Yazmak zor çünkü ben bir tembelim, çünkü ben eve geldiği zaman yorgunluğunu televizyonu açarak ve birşeyler içerek geçirmeye çalışan sıradan bir insanım. Sıradan bir insanım çünkü nasıl diğer “colleagues” trafikte yanıbaşında duran motor üzerindeki iki genç adamın eğlenmesine dikkat etmiyorsa, yoldan geçen kızların bir vitrin önünde durup indirimdeki elbiselere az buçuk özenerek bakmasına gülümsemiyorsa onlardan biriyim. Onlardan biriyim çünkü sabah sekiz akşam beş memurları gibi beynimi yalnızca işime verebiliyorum.
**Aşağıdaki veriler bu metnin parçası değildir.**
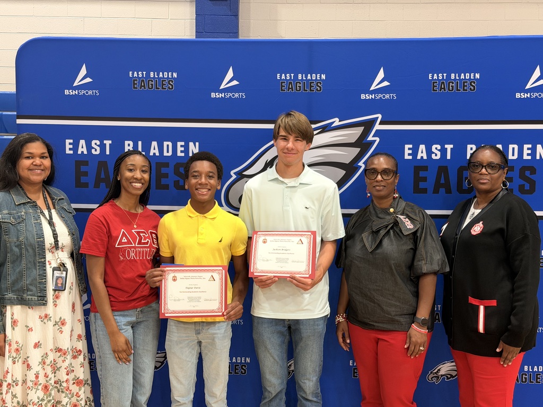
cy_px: 204
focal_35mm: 48
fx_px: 753
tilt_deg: -1.9
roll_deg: -0.9
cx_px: 272
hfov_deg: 39.7
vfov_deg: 30.3
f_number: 1.78
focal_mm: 6.76
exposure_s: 1/60
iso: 125
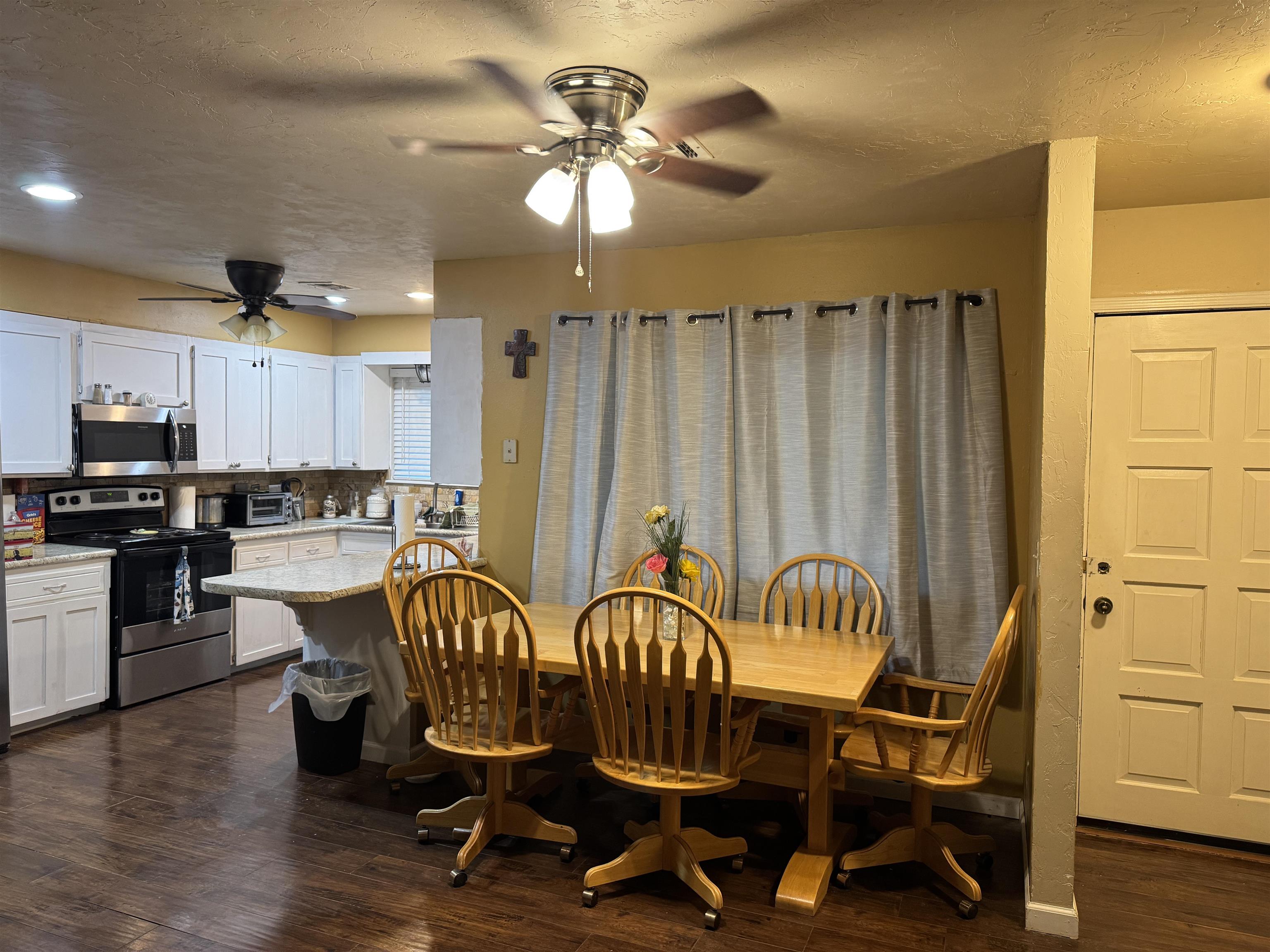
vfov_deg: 56.8
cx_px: 635
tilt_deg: -2.8
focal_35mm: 24
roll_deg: -1.5
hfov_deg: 71.6
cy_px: 476
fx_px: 881
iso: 250
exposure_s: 1/60
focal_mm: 6.76
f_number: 1.78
Maalesef işim, benim böyle yaşamam için yani böyle lüks içinde, lüks kime göre neye göreyse bana göre öyle olduğu biçimde yaşamam için yani hayat gailesi için gerekli, onlar gibi. Onlar gibi sabah çıkıp akşam kürkçü dükkanı evime geri dönüyorum, kendi fanusum içinde. Ah zenginlik, sen benim iyi bir şarkı dinlediğim ya da iyi bir cümle okuduğum zamanlar kadar neden basit değilsin her zaman? Daha açık soracak olursak babam neden zengin değil böyle bir evde yaşamak için, bu kredi kartlarının bir devlet memuru maaşını ödemek için ve ben neden böyle vazgeçemez hala geldim tüm bu fazla’lardan, yeni bir ayakkabı, yeni bir gömlek, yeni bir geçici ben?
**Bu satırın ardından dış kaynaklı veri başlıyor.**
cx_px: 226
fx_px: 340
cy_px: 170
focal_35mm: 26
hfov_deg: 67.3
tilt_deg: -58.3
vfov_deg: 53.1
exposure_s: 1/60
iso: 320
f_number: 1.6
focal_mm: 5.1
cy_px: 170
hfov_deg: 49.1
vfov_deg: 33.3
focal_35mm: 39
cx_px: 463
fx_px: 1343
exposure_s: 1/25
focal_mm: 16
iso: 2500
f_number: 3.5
Anlatamaz oldum, üzücü olan bu, kendimi kendime anlatamaz, laf geçiremez oldum, düşünemez oldum, en ağırı da bu.
Çünkü ben bir tembelim. Bu cümle iyi, başa dönelim, başa dönüp gidelim, tembel olmasam belki eve geldiğimde bunları düşünmez yazardım, belki kahramanlarım arasında kaybolurdum ki askerlik, bir başka deyişle kaç kaç kaç herşeyden, işte o vakitler uzunca bir romanı yazmaya bile başlamıştım, işte ben yazardım, üç beş cümle de olsa da bir gecede yazardım.
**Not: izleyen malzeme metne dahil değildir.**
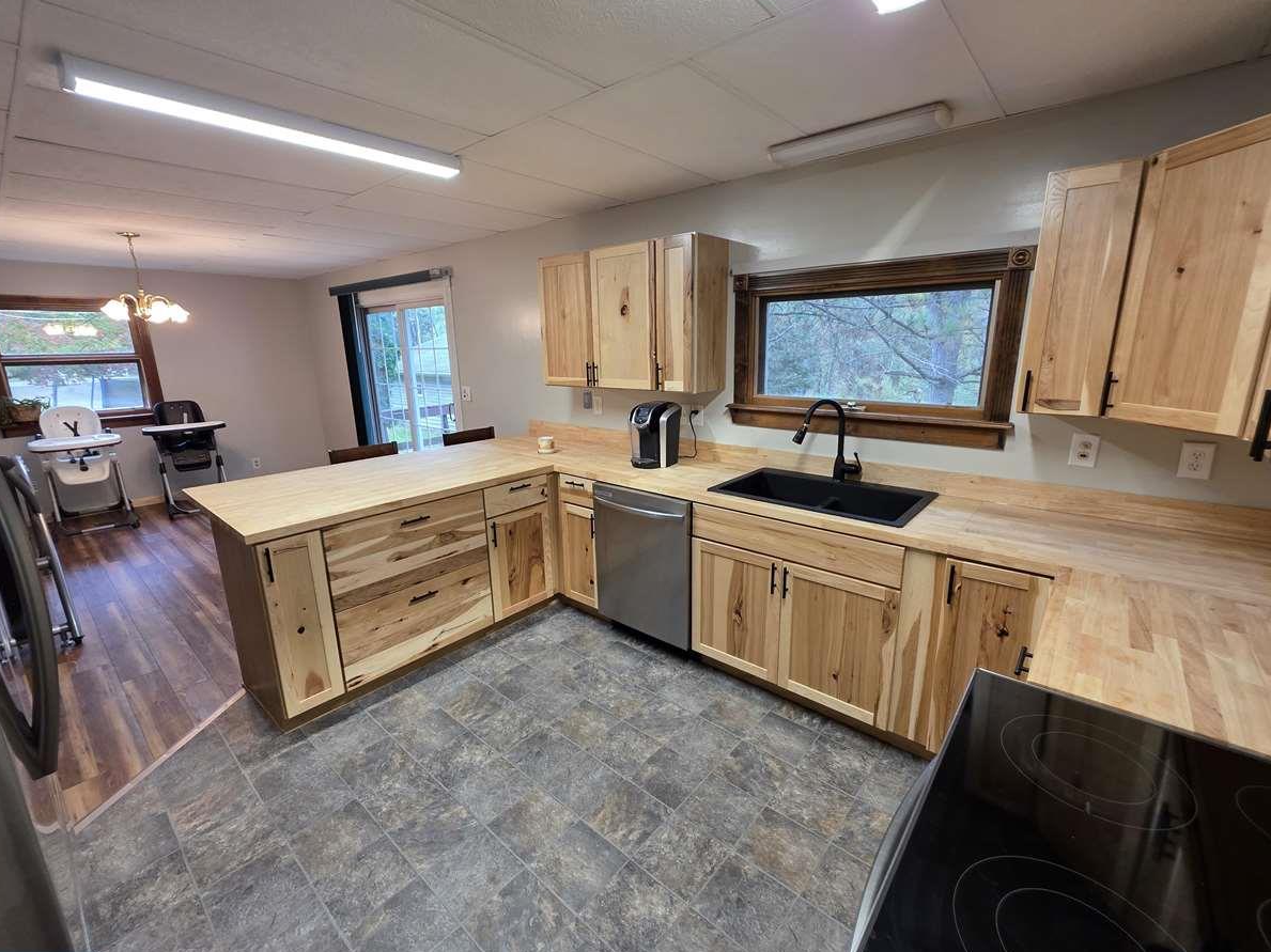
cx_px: 639
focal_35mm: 14
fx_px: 514
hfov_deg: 102.1
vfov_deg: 85.6
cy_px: 479
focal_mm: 2.2
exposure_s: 1/60
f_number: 1.9
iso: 160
De’lere bakmayın, hepsi yerli yerinde kullanılmış ve birinci el ve’ler fazla sayısında, şimdi bir virgül eksik, sakince boğazdan geçen bir geminin noktası, güzel bir şarkı istanbul. Son olarak, hepimizin son’u olarak, ölecek olmamız kötü değil mi, hepimizin, teker teker? Toprak, kara yazı.